I don't want to rehash the end days of our relationship, though this song puts me back in that dark, dark space. He pushed me to move out, swearing it was to make the relationship work - I didn't believe him - claiming he needed "space" and of course he dumped me for another girl before the ink was even dry on the lease for my new place.
The happy news, though, was the move to Lambeth Council, and a new doctor with a day surgery unit. I was referred to a specialist within a few weeks of moving in.
The biopsy was terrifying. I was convinced that I had cancer - it would just be the crowning badness of a bad, bad year. A friend went with me, and sat while I waited for the doctor. The doctor held my hand between his as it was anaesthetised, peering at the ugly lump - by this time, about the size of a large chestnut - then pulled out a comedy oversized syringe.
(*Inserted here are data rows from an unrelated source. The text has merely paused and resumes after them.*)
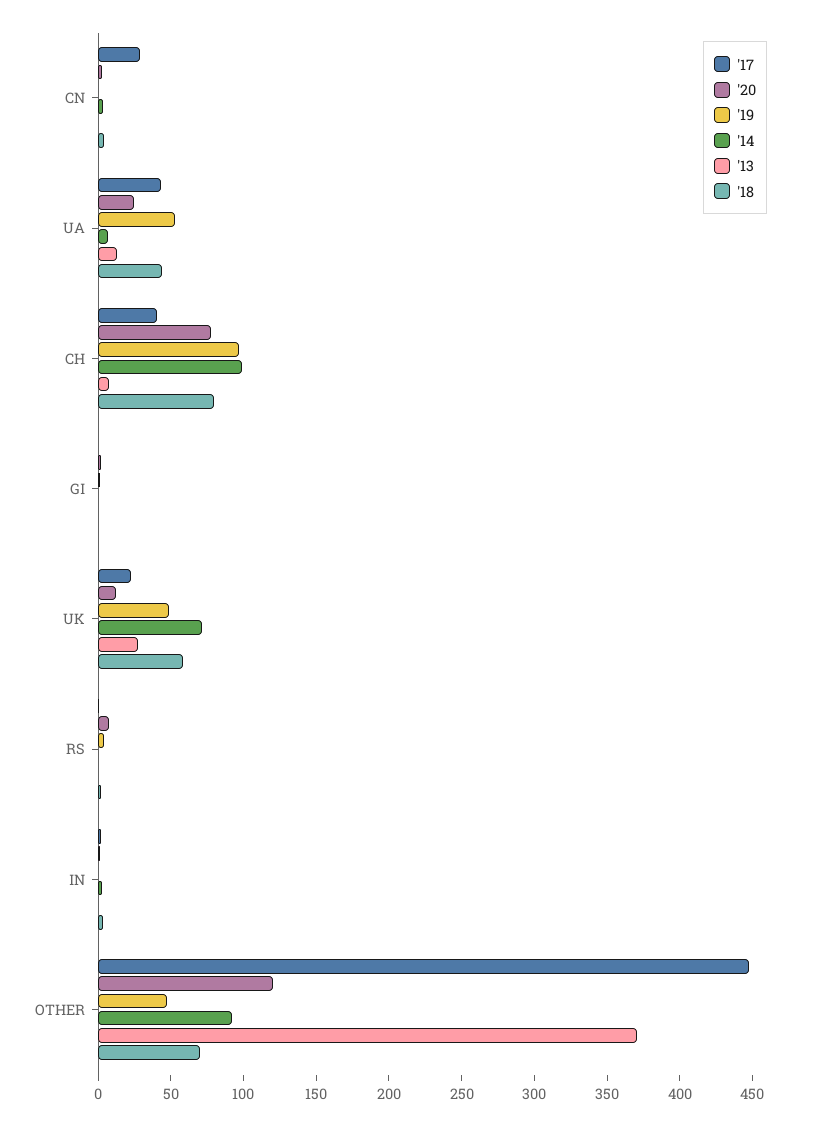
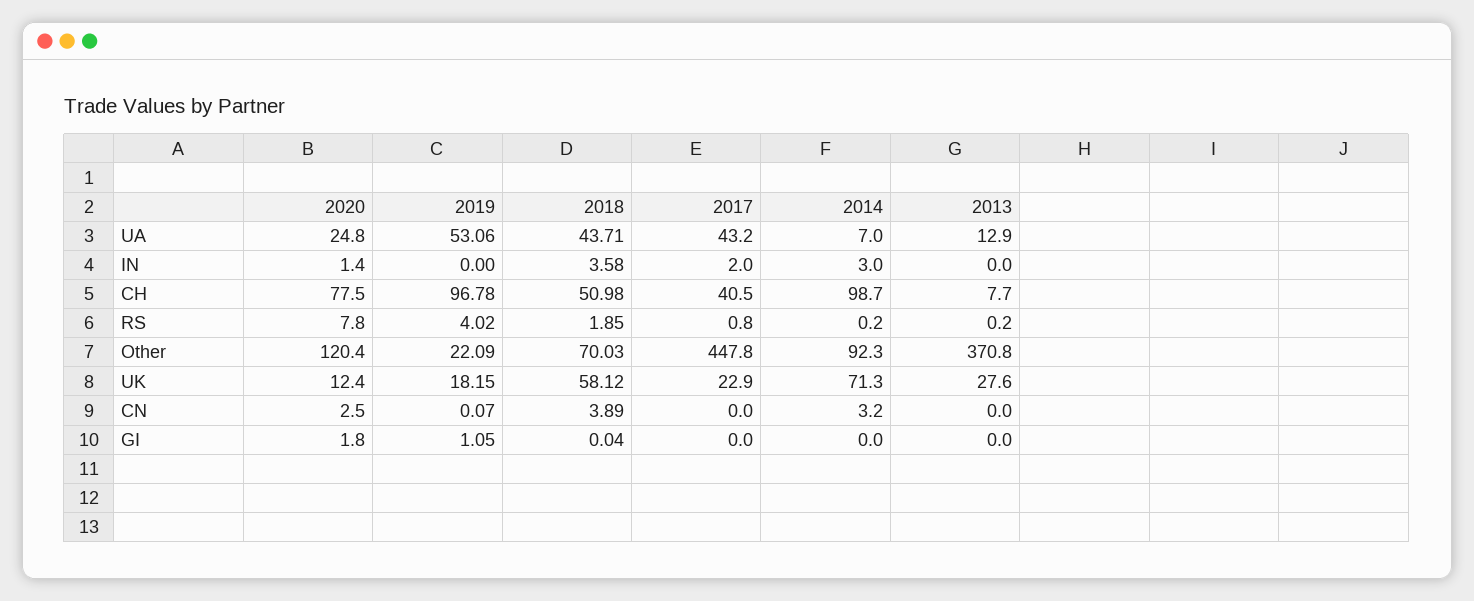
  {
    "'17": {
-     "CN": 30,
+     "CN": 0,
      "UA": 43.2,
      "CH": 40.5,
      "GI": 0,
      "UK": 22.9,
      "RS": 0.8,
      "IN": 2,
      "OTHER": 447.8
    },
    "'20": {
      "CN": 2.5,
      "UA": 24.8,
      "CH": 77.5,
      "GI": 1.8,
      "UK": 12.4,
      "RS": 7.8,
      "IN": 1.4,
      "OTHER": 120.4
    },
    "'19": {
      "CN": 0.07,
      "UA": 53.06,
      "CH": 96.78,
      "GI": 1.05,
-     "UK": 50,
+     "UK": 18.15,
      "RS": 4.02,
      "IN": 0,
-     "OTHER": 50
+     "OTHER": 22.09
    },
    "'14": {
      "CN": 3.2,
      "UA": 7,
      "CH": 98.7,
      "GI": 0,
      "UK": 71.3,
      "RS": 0.2,
      "IN": 3,
      "OTHER": 92.3
    },
    "'13": {
      "CN": 0,
      "UA": 12.9,
      "CH": 7.7,
      "GI": 0,
      "UK": 27.6,
      "RS": 0.2,
      "IN": 0,
      "OTHER": 370.8
    },
    "'18": {
      "CN": 3.89,
      "UA": 43.71,
-     "CH": 80,
+     "CH": 50.98,
      "GI": 0.04,
      "UK": 58.12,
      "RS": 1.85,
      "IN": 3.58,
      "OTHER": 70.03
    }
  }

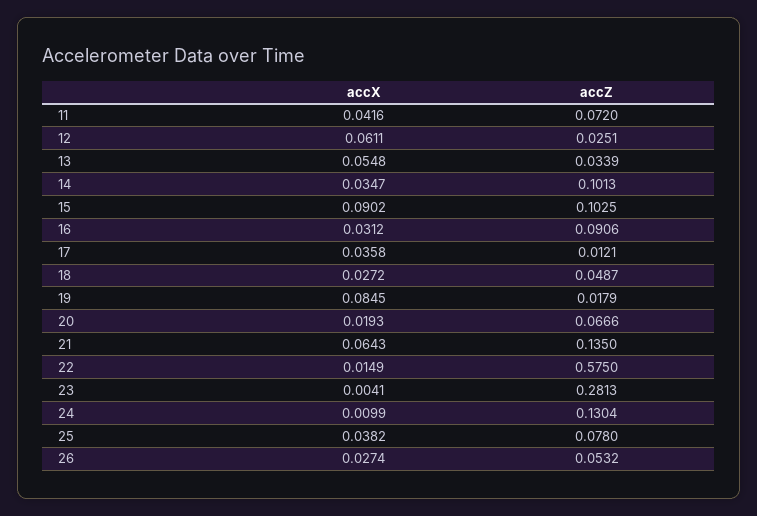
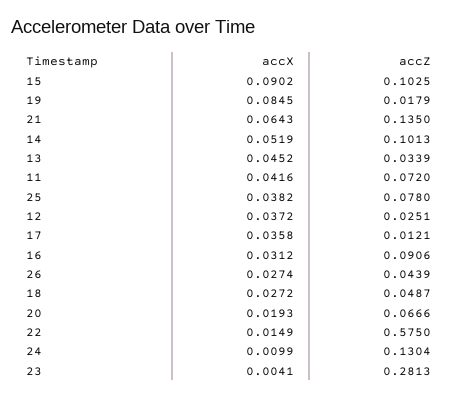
  {
    "accX": {
      "11": 0.0416,
-     "12": 0.0611,
+     "12": 0.0372,
-     "13": 0.0548,
+     "13": 0.0452,
-     "14": 0.0347,
+     "14": 0.0519,
      "15": 0.0902,
      "16": 0.0312,
      "17": 0.0358,
      "18": 0.0272,
      "19": 0.0845,
      "20": 0.0193,
      "21": 0.0643,
      "22": 0.0149,
      "23": 0.0041,
      "24": 0.0099,
      "25": 0.0382,
      "26": 0.0274
    },
    "accZ": {
      "11": 0.072,
      "12": 0.0251,
      "13": 0.0339,
      "14": 0.1013,
      "15": 0.1025,
      "16": 0.0906,
      "17": 0.0121,
      "18": 0.0487,
      "19": 0.0179,
      "20": 0.0666,
      "21": 0.135,
      "22": 0.575,
      "23": 0.2813,
      "24": 0.1304,
      "25": 0.078,
-     "26": 0.0532
+     "26": 0.0439
    }
  }

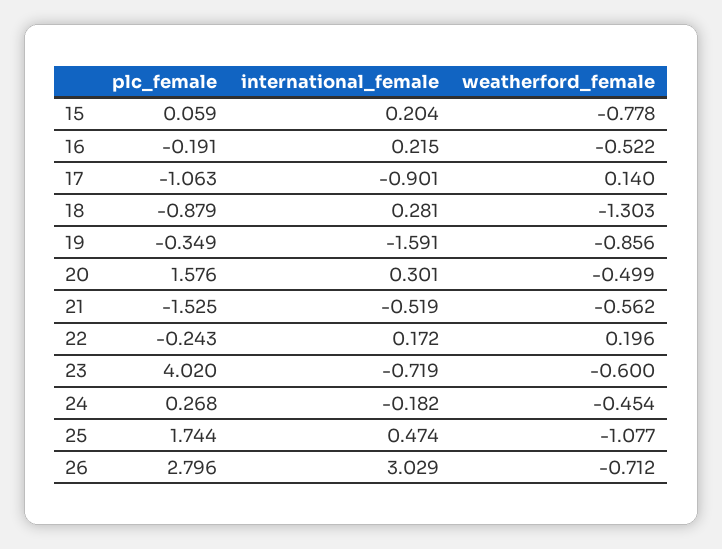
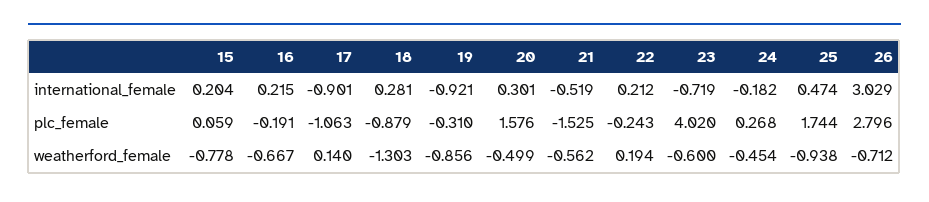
  {
    "plc_female": {
      "15": 0.059,
      "16": -0.191,
      "17": -1.063,
      "18": -0.879,
-     "19": -0.349,
+     "19": -0.31,
      "20": 1.576,
      "21": -1.525,
      "22": -0.243,
      "23": 4.02,
      "24": 0.268,
      "25": 1.744,
      "26": 2.796
    },
    "international_female": {
      "15": 0.204,
      "16": 0.215,
      "17": -0.901,
      "18": 0.281,
-     "19": -1.591,
+     "19": -0.921,
      "20": 0.301,
      "21": -0.519,
-     "22": 0.172,
+     "22": 0.212,
      "23": -0.719,
      "24": -0.182,
      "25": 0.474,
      "26": 3.029
    },
    "weatherford_female": {
      "15": -0.778,
-     "16": -0.522,
+     "16": -0.667,
      "17": 0.14,
      "18": -1.303,
      "19": -0.856,
      "20": -0.499,
      "21": -0.562,
-     "22": 0.196,
+     "22": 0.194,
      "23": -0.6,
      "24": -0.454,
-     "25": -1.077,
+     "25": -0.938,
      "26": -0.712
    }
  }

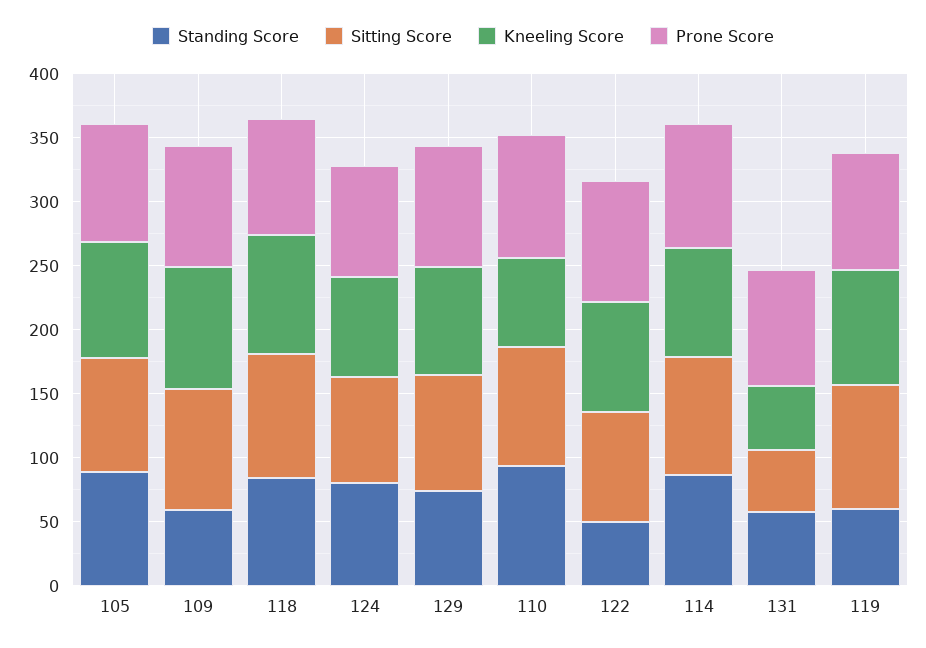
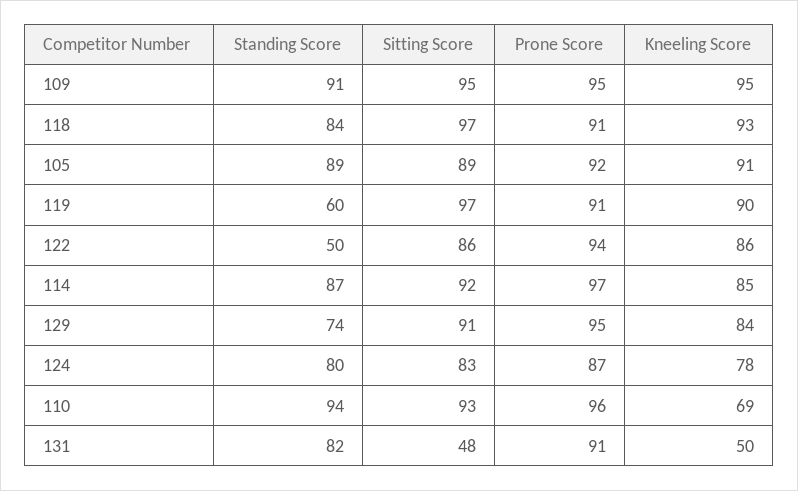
  {
    "Standing Score": {
      "105": 89,
-     "109": 60,
+     "109": 91,
      "118": 84,
      "124": 80,
      "129": 74,
      "110": 94,
      "122": 50,
      "114": 87,
-     "131": 60,
+     "131": 82,
      "119": 60
    },
    "Sitting Score": {
      "105": 89,
      "109": 95,
      "118": 97,
      "124": 83,
      "129": 91,
      "110": 93,
      "122": 86,
      "114": 92,
      "131": 48,
      "119": 97
    },
    "Kneeling Score": {
      "105": 91,
      "109": 95,
      "118": 93,
      "124": 78,
      "129": 84,
      "110": 69,
      "122": 86,
      "114": 85,
      "131": 50,
      "119": 90
    },
    "Prone Score": {
      "105": 92,
      "109": 95,
      "118": 91,
      "124": 87,
      "129": 95,
      "110": 96,
      "122": 94,
      "114": 97,
      "131": 91,
      "119": 91
    }
  }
Plunging the syringe straight into the base of the lump, he drew the plunger, then whistled through his teeth, before pronouncing those words I had been so terrified to hear.
"It's not a tumour."
"Are you *sure*?"
For effect, he squirted the contents of the syringe across a nearby pan. It was a thick, oily liquid with a pearlescent white sheen. "That's excess joint fluid. It's not a tumour."
It took another few investigations, X-rays, nuclear scans and full-on surgery to get to the bottom of the mystery of what it really was (an ancient, unhealed fracture) and finally cure it, but the news that I did not have cancer was like some kind of all-clear signal for my entire life. From then on, I could heal, get on with my life, put the pieces back together.
In a final irony, the now-ex Soundartist got back in touch a few months later. Camden had sent a letter scheduling the appointment for the now-not-needed biopsy. I told him I'd cancel it, that it had already taken place. Believe it or not, he had the audacity to act *hurt*. "But I told you I'd take you, I'd take care of you. I meant that," he insisted, even as he was cutting short our conversation to go away with his new girlfriend.
I gave him the most withering glance. "No," I replied. "No you didn't. And no you wouldn't have."
All of this emotion went into this song.
I've put it on Soundcloud this time as I've been having trouble with Mediafire lately, but you can still download it if you like.